Ses performances scolaires qui  l’avaient placé au 6eme rang dans la classification de l’Académie Régionale, lui ouvraient toutes les portes. Le jeune Anas hésite entre des études d’ingénierie financière en France ou un autre cursus universitaire au Maroc. Pour des raisons, qu’il qualifie de convictions patriotiques, il  décide de rester au bercail. Pour lui, ce seront les études de médecine : “lors de la première session d’examen, je croyais que ce serait aussi facile que lorsque j’étais au lycée. Le résultat a été que je n’avais réussi aucune matière. Depuis ce jour là, je me suis mis au travail, et depuis je réussis dès le premier coup,” explique-t-il, sans jamais se départir de sa gaieté et sa spontanéité naturelles. Mais dès la deuxième année de médecine, il sait qu’il doit compter sur lui-même pour subvenir à ses besoins. En même temps, l’envie d’explorer d’autres horizons et le goût de l’entreprenariat sont plus forts. Va donc pour l’aventure, au grand large. Avec un emprunt de sa mère et un billet d’avion obtenu grâce à son voyagiste de père, il s’envole pour Hong Kong. Il atterrit dans la ville alors encore sous domination britannique en 1998. Son objectif est de lancer sa première affaire, mais avec des moyens fort limités. Pour se loger, il choisit l’hôtel le moins cher de la ville et fait ses premiers contacts en Chine insulaire. Il revient au pays, avec un chargement d’accessoires pour téléphones portables. Mais il a affaire à un secteur déjà bien tenu et où il n’y a pas de place pour lui. Cette première expérience lui a couté cher, très cher, et il a perdu 40% de son capital initial. Mais Anas ne se décourage pas pour autant. Il refait le voyage en Chine. Là, il ouvre un bureau de représentation, et se lance dans le business à temps plein: “au final je ne faisais qu’atteindre l’équilibre dans mes affaires, mais c’était déjà beaucoup pour moi”, explique-t-il. Deux années plus tard, il passe la bague au doigt d’une camarade de lycée. Sa vie est alors lancée. 

Nous sommes en 2001 lorsque l’importation de produits chinois, par effet de mimétisme, a attiré nombre d’acteurs et les marges fondent comme neige au soleil. Anas décide alors de changer d’activité, et se lance dans le recyclage de chargeurs d’encre d’imprimantes usagés. Alors que les affaires se portent bien, l’un de ses professeurs le présente à un médecin français qui désire se lancer dans le développement de certains médicaments.
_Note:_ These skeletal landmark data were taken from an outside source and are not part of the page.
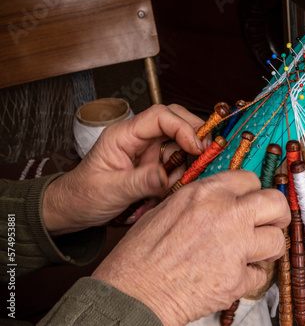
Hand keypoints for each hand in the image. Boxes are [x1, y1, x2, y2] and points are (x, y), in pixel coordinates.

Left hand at [43, 104, 207, 235]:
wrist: (74, 209)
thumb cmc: (83, 195)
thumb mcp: (110, 190)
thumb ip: (139, 182)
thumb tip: (166, 175)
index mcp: (124, 135)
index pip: (160, 116)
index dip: (183, 127)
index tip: (198, 147)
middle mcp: (139, 138)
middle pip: (176, 122)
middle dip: (194, 136)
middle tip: (208, 155)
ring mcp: (148, 151)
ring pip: (180, 145)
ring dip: (187, 162)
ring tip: (176, 185)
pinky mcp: (153, 166)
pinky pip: (176, 165)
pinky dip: (180, 176)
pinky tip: (167, 191)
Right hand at [92, 170, 290, 324]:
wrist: (132, 293)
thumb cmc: (141, 254)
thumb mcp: (168, 209)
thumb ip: (202, 200)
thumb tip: (223, 199)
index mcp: (206, 193)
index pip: (250, 179)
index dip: (253, 192)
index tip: (253, 202)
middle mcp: (225, 215)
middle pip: (275, 203)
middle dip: (277, 214)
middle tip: (270, 223)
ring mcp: (235, 247)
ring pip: (276, 240)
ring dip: (268, 248)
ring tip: (254, 253)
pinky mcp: (236, 279)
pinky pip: (261, 275)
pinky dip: (251, 277)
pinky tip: (235, 276)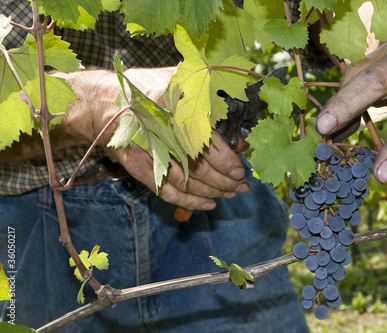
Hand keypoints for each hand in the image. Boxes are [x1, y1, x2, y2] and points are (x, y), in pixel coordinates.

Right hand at [56, 67, 248, 209]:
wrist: (102, 101)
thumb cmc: (146, 87)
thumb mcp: (177, 78)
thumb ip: (204, 91)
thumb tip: (236, 106)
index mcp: (173, 106)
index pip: (207, 142)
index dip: (227, 161)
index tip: (240, 171)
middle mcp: (160, 131)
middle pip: (200, 166)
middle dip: (225, 180)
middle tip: (241, 186)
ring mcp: (147, 152)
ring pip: (187, 182)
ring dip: (212, 191)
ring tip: (231, 193)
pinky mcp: (138, 167)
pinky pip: (167, 191)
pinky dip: (189, 201)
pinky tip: (208, 204)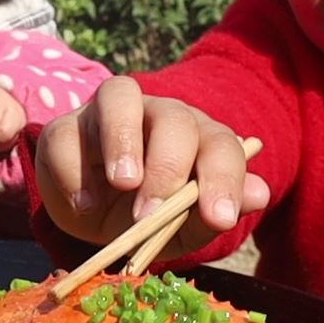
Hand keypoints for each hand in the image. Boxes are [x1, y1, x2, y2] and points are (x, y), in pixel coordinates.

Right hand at [34, 76, 268, 256]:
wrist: (93, 217)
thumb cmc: (147, 216)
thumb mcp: (183, 227)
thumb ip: (214, 212)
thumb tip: (260, 194)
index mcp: (197, 138)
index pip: (221, 145)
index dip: (224, 179)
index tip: (218, 218)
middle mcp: (157, 114)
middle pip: (173, 117)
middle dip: (167, 166)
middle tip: (152, 213)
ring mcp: (107, 114)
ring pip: (118, 95)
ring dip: (122, 140)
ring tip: (123, 185)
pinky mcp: (64, 128)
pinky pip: (65, 133)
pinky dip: (74, 172)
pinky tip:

Bien sûr, Anas se jette sur l’aubaine. Commence alors une nouvelle vie d’entrepreneur et il est directeur associé dans l’entreprise Cromar. En parallèle, il s’inscrit à un MBA pour capitaliser sur son expérience dans le monde des affaires. Il est également actif sur les réseaux sociaux. Il commence à poster des commentaires sur les forums, et décide de lancer son propre site. Ce sera Big Brother, et à travers ce site, il lève des lièvres tels que la BD contre les femmes marocaines, ou encore les images d’enfants palestiniens détournés par le Polisario en 2010. Mais les récompenses le sortiront de l’ombre: “j’ai beaucoup perdu de ma liberté à partir du moment où l’on a mis un visage sur le pseudonyme “énergumène”. Mais je ne l’ai pas regretté”, analyse-t-il. Anas se concentre sur les affaires, et loue un logiciel d’analyse médicale. Lorsque ce dernier sera racheté par une entreprise française. Commence une autre étape d’une vie déjà riche en évènements.  Il décide tout simplement de reprendre ses études de médecine, comme si cette période écoulée n’a constitué qu’un intérmède. Il soutiendra donc, finalement sa thèse de doctorat en médecine en 2008. Mais son penchant inexorable pour de nouvelles aventures est toujours présent. C’est alors qu’au détour d’une rencontre, il se lance dans la production de contenus pour des entreprises et dans le conseils aux personnages publics et partis politiques. Nouveau fait d’arme, il a l’idée de concevoir une carte des Associations humanitaires, et s’attache à mobiliser une communauté pour une cause plus juste. A ce moment, l’entreprise bat de l’aile. Il faut dire que la Ministre de la Santé Yasmina Baddou bloque l’ambition de développer des molécules pharmaceutiques à partir des plantes marocaines. Anas se lance alors dans un nouveau projet: le développement de jeux vidéos. Depuis, il projette de lancer le premier jeu de rôle en ligne massif et en parallèle, de produire des jeux pour des entreprises de la place. Il a su voguer entre les eaux au grès de ses envies.